Section 6LA corresponds with section 6HA (which is being inserted in the Principal Act by clause 5), varying from it only so as to reflect the consequential change in the rates of tax and "shading-in" ranges that flow from the reduction, from 33.07 per cent to 32 per cent, in the standard rate of tax for 1980-81 and subsequent years.

Clause 9: Limitation on tax payable by certain trustees

This clause will amend section 6M of the Principal Act, which will apply in relation to the 1980-81 and subsequent financial years, by omitting sub-sections (1) and (2). This amendment corresponds with the amendment that is being made to section 6J, in relation to the 1979-80 year, by clause 6. For the reasons explained in the notes on that clause, sub-sections (1) and (2) of section 6M will be redundant following the introduction of the new system.

Clause 10: Operation of sections 6C and 6F

The amendment being made by this clause is consequential upon the omission, by clause 6 and clause 9, of sub-sections 6J(1) and (2) and sub-sections 6M(1) and (2) from the Principal Act. This clause will delete the reference in section 7A of the Principal Act to those sub-sections.

* **INSTRUCTIONS**
1. Set down the passage of the notes on the tax bill, everything from "Clause 9: Limitation" down to "to those sub-sections.", word for word.
2. Using the notes on the tax bill, state whether each statement agrees with them, answering yes or no and quoting the words that decide it: (a) Clause 9 amends section 6M by omitting sub-sections (1) and (2); (b) the standard rate of tax for 1980-81 is reduced from 33.07 per cent to 30 per cent; (c) clause 10 deletes a reference in section 6C of the Principal Act.
3. Extend the notes on the tax bill, picking up after their final sentence.
The saved entries are separate material and have no connection to the notes on the tax bill.

* **Saved entries**
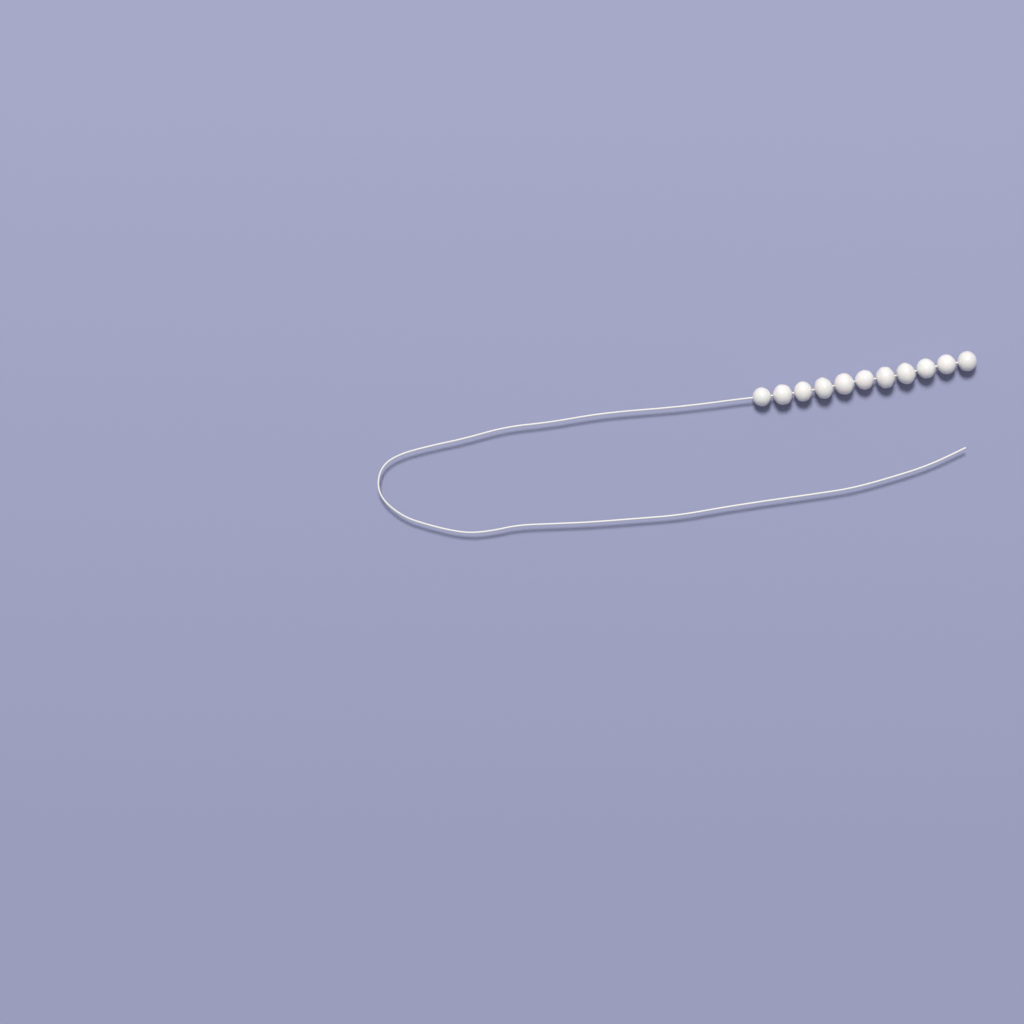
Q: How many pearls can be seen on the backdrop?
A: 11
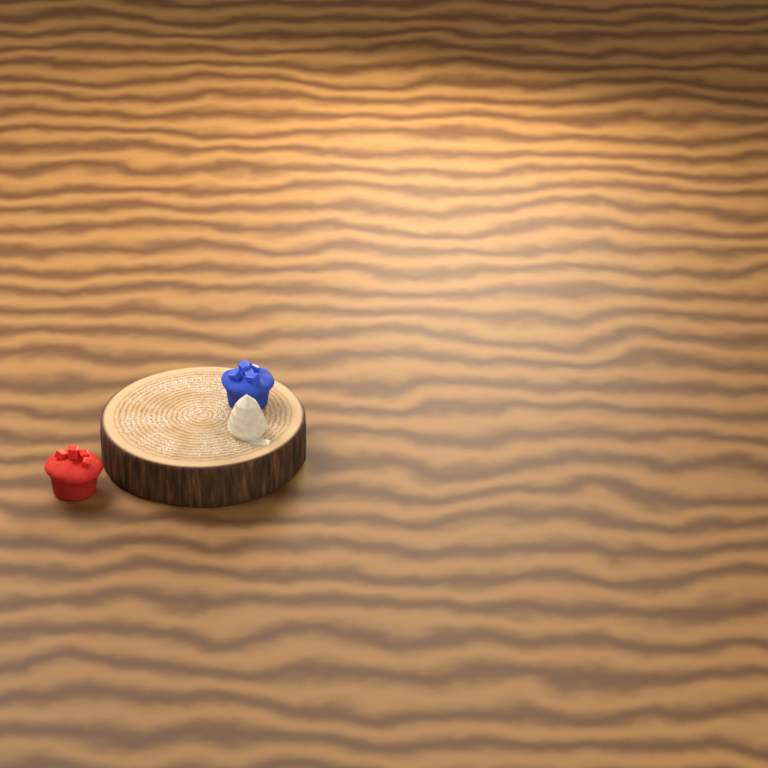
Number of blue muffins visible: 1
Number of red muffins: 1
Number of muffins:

* **WRITTEN ANSWERS**
1.
Clause 9: Limitation on tax payable by certain trustees

This clause will amend section 6M of the Principal Act, which will apply in relation to the 1980-81 and subsequent financial years, by omitting sub-sections (1) and (2). This amendment corresponds with the amendment that is being made to section 6J, in relation to the 1979-80 year, by clause 6. For the reasons explained in the notes on that clause, sub-sections (1) and (2) of section 6M will be redundant following the introduction of the new system.

Clause 10: Operation of sections 6C and 6F

The amendment being made by this clause is consequential upon the omission, by clause 6 and clause 9, of sub-sections 6J(1) and (2) and sub-sections 6M(1) and (2) from the Principal Act. This clause will delete the reference in section 7A of the Principal Act to those sub-sections.

2.
(a) Yes: "This clause will amend section 6M of the Principal Act, which will apply in relation to the 1980-81 and subsequent financial years, by omitting sub-sections (1) and (2)."
(b) No: "from 33.07 per cent to 32 per cent, in the standard rate of tax for 1980-81 and subsequent years."
(c) No: "This clause will delete the reference in section 7A of the Principal Act to those sub-sections."

3.
Clause 11: Indexation

This clause amends the definition of "relevant amount" in sub-section 9(1) of the Principal Act, which operates to fix the amounts in the Principal Act that are subject to indexation. The existing definition covers any of the amounts that constitute the income steps in the general scale of rates set out in Schedule 17 and the amount of $3,893 specified in paragraph 3(a) and in paragraph 3(b) of Part II of Schedule 18.

This clause will expand the definition to include, in addition to those amounts, the amounts of $3,893 and $16,608 specified in sub-paragraph 2(b)(ii) of Part III of Schedule 18 and in paragraph 2(b) of Schedule 20 to the Principal Act, and the amount of $33,216 specified in paragraph (b) of Schedule 21 and in paragraph (b) of Schedule 22.

The amounts of $3,893 and $16,608, where they are specified in Schedules 18 and 20, are part of the definition in those Schedules of the range of income in the general scale of rates in Schedule 17 to which the standard rate of tax applies. Accordingly, those amounts would be changed following indexation of the general scale of rates and the amendment proposed by clause 11 will make it clear that these amounts are to be indexed too.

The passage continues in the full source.